I think it's a very sane and necessary message that Marian Keyes is giving, thanks for sharing it, OP. Of course Christmas isn't torture for everyone, she doesn't say that. But she recognises it can be bloody awful for many of us, so she's saying, for the sake of your mental health, do what you have to do to get through it, or avoid it. Here's a bit for those who can't easily watch it:
'Being back as an adult amongst your siblings and your parents has a very weird effect on us because, when we're adults, we are far more powerful than we were as children. We're not powerless in the way that we were when we were a child.
'But I found, when I lived in London and I used to come home I used to slot right back into the person I used to be when I was a teenager and in my early 20s, and I felt rage, and resentment, and I fought with my siblings. There's something about being back in the family home that makes me revert to a younger self, and if that happens to you, and if you find it really painful, limit your exposure to them. A lot of people do that, there's nothing weird or shameful about doing that.

[Some records]
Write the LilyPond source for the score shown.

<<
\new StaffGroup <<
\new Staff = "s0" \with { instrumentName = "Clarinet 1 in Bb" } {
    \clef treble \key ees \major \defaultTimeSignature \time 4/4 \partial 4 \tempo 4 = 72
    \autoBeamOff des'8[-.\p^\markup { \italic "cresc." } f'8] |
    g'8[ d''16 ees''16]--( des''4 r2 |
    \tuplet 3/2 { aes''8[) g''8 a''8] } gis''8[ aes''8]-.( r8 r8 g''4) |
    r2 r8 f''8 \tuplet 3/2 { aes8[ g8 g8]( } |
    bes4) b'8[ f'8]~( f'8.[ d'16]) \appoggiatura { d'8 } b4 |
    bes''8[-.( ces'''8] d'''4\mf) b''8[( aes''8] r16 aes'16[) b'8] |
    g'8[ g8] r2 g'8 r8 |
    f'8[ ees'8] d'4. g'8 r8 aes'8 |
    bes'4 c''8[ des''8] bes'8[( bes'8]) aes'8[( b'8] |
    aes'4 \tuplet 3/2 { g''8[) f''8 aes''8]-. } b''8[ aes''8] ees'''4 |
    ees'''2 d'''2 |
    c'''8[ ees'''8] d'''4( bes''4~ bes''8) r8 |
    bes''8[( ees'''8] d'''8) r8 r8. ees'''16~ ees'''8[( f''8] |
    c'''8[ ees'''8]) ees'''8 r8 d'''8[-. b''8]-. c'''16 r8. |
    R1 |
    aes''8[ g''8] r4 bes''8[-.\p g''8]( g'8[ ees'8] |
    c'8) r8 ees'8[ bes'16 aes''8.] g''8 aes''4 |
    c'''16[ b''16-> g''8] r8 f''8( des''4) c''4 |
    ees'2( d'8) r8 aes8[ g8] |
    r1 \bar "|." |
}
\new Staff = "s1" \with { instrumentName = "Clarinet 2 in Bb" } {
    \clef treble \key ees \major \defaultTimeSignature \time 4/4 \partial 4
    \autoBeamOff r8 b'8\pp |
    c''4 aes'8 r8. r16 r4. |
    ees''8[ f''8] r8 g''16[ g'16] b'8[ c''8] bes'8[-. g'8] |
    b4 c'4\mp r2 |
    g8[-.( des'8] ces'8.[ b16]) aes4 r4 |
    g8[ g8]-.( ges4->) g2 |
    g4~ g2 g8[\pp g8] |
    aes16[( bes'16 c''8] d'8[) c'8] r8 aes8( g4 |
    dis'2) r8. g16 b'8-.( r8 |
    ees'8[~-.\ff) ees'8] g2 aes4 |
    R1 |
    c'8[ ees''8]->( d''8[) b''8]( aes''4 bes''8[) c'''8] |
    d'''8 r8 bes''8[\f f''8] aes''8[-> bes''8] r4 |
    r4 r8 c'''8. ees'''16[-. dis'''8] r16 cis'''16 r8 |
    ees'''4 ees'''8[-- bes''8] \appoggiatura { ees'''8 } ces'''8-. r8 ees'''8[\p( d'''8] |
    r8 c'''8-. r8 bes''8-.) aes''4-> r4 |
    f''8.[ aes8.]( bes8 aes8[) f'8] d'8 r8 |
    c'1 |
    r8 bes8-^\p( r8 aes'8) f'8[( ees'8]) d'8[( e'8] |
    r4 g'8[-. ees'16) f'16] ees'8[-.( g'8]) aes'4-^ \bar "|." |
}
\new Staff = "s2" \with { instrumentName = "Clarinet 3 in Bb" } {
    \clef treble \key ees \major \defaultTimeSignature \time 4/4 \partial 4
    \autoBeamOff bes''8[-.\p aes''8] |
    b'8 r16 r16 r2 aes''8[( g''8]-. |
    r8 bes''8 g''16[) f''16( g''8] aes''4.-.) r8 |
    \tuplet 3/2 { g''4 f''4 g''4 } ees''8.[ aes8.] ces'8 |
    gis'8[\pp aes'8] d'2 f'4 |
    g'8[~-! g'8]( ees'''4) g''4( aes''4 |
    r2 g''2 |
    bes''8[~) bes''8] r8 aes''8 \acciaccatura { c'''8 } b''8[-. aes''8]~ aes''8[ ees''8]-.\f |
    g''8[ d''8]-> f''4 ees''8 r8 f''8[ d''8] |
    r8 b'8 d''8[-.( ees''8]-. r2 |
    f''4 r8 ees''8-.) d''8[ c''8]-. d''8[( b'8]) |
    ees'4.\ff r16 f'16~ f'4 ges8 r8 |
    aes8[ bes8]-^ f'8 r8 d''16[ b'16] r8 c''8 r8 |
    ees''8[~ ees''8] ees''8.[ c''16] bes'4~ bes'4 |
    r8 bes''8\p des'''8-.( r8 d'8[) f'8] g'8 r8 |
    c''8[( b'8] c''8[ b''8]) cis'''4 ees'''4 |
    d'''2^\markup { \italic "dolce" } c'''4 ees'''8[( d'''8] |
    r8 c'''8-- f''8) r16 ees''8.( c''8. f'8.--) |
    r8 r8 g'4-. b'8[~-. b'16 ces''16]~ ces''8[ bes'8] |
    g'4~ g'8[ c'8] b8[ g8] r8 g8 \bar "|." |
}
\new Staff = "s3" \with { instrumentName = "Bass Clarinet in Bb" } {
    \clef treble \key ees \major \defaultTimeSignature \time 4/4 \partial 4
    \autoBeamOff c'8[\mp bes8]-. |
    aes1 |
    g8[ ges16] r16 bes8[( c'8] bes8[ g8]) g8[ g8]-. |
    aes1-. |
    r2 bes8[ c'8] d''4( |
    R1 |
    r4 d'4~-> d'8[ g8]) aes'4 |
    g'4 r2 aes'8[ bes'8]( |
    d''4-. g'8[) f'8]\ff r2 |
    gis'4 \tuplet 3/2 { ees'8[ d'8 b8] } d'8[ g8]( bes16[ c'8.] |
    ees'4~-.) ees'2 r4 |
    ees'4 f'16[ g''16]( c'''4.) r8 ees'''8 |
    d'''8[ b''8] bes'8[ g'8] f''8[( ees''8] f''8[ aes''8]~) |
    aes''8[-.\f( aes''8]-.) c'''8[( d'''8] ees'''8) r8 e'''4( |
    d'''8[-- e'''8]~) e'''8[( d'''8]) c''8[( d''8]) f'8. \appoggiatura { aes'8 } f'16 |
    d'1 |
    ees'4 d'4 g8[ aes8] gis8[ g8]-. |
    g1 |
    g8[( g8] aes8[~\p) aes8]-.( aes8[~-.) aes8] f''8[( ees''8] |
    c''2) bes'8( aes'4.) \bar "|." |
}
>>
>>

**Requests**
1. What does Marian Keyes advise in the Christmas post if being back with family makes you revert to a younger self and it's really painful?
2. Find each line of the listing that contains the string "autoBeamOff", matching upper and lower case exactly, and copy those lines.
The Christmas post and the listing have no connection to each other.

**Expected results**
1. Limit your exposure to them.

2.
    \autoBeamOff des'8[-.\p^\markup { \italic "cresc." } f'8] |
    \autoBeamOff r8 b'8\pp |
    \autoBeamOff bes''8[-.\p aes''8] |
    \autoBeamOff c'8[\mp bes8]-. |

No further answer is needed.